I am using the alpaca model 30B and feeding a list of prompts externally from a csv file. While doing so, I get segmentation fault error
after 3 prompts are processed. I made sure that, large prompts are filtered out.
Curious thing is. At first iteration, model handled a prompt string with len of 912. Few iterations later, for another prompt with len of 517, it was giving me segmentation fault again. Considering I have 4 GB extra ram and Swap memory still available when this was happening, I am confused.
Could it be that, I am forgetting to clear memory or something after processing ?

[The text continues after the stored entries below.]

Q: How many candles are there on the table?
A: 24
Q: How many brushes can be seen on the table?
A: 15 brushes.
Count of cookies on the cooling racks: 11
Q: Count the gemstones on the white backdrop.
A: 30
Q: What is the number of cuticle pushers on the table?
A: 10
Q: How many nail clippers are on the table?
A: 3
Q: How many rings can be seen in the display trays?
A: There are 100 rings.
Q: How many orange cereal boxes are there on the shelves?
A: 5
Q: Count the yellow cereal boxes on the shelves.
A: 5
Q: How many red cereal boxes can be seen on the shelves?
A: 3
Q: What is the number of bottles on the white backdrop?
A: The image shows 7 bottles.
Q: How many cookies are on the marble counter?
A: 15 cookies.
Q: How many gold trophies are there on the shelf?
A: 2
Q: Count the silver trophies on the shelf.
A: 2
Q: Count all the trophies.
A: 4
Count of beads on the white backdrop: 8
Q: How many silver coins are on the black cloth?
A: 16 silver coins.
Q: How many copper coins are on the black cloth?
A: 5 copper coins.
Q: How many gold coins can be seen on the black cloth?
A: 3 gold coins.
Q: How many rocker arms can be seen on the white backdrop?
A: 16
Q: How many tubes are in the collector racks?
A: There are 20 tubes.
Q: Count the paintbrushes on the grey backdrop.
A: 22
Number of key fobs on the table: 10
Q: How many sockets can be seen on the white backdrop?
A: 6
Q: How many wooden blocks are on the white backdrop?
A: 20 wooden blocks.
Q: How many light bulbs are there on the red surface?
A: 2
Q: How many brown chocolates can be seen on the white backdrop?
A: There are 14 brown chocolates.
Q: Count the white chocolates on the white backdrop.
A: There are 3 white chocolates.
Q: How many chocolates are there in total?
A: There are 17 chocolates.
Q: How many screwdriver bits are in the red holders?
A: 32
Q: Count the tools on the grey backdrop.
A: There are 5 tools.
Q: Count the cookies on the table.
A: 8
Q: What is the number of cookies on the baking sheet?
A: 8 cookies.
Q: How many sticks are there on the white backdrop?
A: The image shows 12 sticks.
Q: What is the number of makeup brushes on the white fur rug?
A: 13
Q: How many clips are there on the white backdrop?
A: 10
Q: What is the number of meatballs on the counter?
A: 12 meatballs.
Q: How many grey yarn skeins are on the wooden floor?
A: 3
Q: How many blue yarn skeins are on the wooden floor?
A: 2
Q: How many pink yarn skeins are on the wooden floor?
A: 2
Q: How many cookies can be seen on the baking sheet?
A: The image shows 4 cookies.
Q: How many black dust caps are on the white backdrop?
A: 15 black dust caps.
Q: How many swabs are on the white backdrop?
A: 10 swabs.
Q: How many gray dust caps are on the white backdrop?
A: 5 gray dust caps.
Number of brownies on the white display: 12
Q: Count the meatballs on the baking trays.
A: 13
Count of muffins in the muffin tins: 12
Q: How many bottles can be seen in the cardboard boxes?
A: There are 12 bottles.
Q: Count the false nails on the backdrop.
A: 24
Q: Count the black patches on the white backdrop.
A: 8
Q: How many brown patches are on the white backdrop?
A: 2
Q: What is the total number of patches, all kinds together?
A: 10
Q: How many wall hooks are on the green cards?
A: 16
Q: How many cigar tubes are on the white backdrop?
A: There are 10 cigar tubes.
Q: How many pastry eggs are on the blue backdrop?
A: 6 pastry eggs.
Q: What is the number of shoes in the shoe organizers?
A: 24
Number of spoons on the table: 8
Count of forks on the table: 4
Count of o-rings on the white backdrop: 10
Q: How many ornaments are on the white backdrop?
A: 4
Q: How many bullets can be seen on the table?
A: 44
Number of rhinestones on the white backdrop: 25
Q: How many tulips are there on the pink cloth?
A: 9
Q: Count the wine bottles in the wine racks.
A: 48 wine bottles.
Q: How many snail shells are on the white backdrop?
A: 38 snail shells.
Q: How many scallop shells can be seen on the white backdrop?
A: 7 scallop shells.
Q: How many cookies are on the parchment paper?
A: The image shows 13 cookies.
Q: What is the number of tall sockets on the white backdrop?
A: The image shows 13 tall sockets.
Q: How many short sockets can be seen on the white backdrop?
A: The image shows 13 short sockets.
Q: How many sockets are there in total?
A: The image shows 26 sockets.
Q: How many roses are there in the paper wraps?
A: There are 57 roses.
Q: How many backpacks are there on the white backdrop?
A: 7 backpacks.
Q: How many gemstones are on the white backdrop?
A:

Here is my simple python code. Also, to save model output, I had to slightly modify that streaming_fn
. Could you verify if I am doing something wrong here ?
import pandas as pd
import numpy as np
import sys, time
sys.path.append("../build/")
import fastLlama
MODEL_PATH = PROJECT_ROOT_PATH / "../../alpaca-lora-30B-ggml/ggml-model-q4_0.bin"
model_output = []
def gen_output(instruction_input, writable):
global model_output
res = model.ingest(user_input)
start = time.time()
res = model.generate(
num_tokens=120, # increased from 120
top_p=0.95, #top p sampling (Optional) > increased from 0.92
temp=0.1, #temperature (Optional) > reduced from 0.65
repeat_penalty=1.1, #repetition penalty (Optional) > changed from 1.3
streaming_fn=stream_token, #streaming function
stop_word=[".\n", "# "] #stop generation when this word is encountered (Optional)
)
tot_time = round( time.time() - start, 3 )
# Do something with model_output here
model_output_str = ''.join(model_output)
## write model output to a file.
writable_output = f"{model_output_str}{SEP}{tot_time}{SEP}"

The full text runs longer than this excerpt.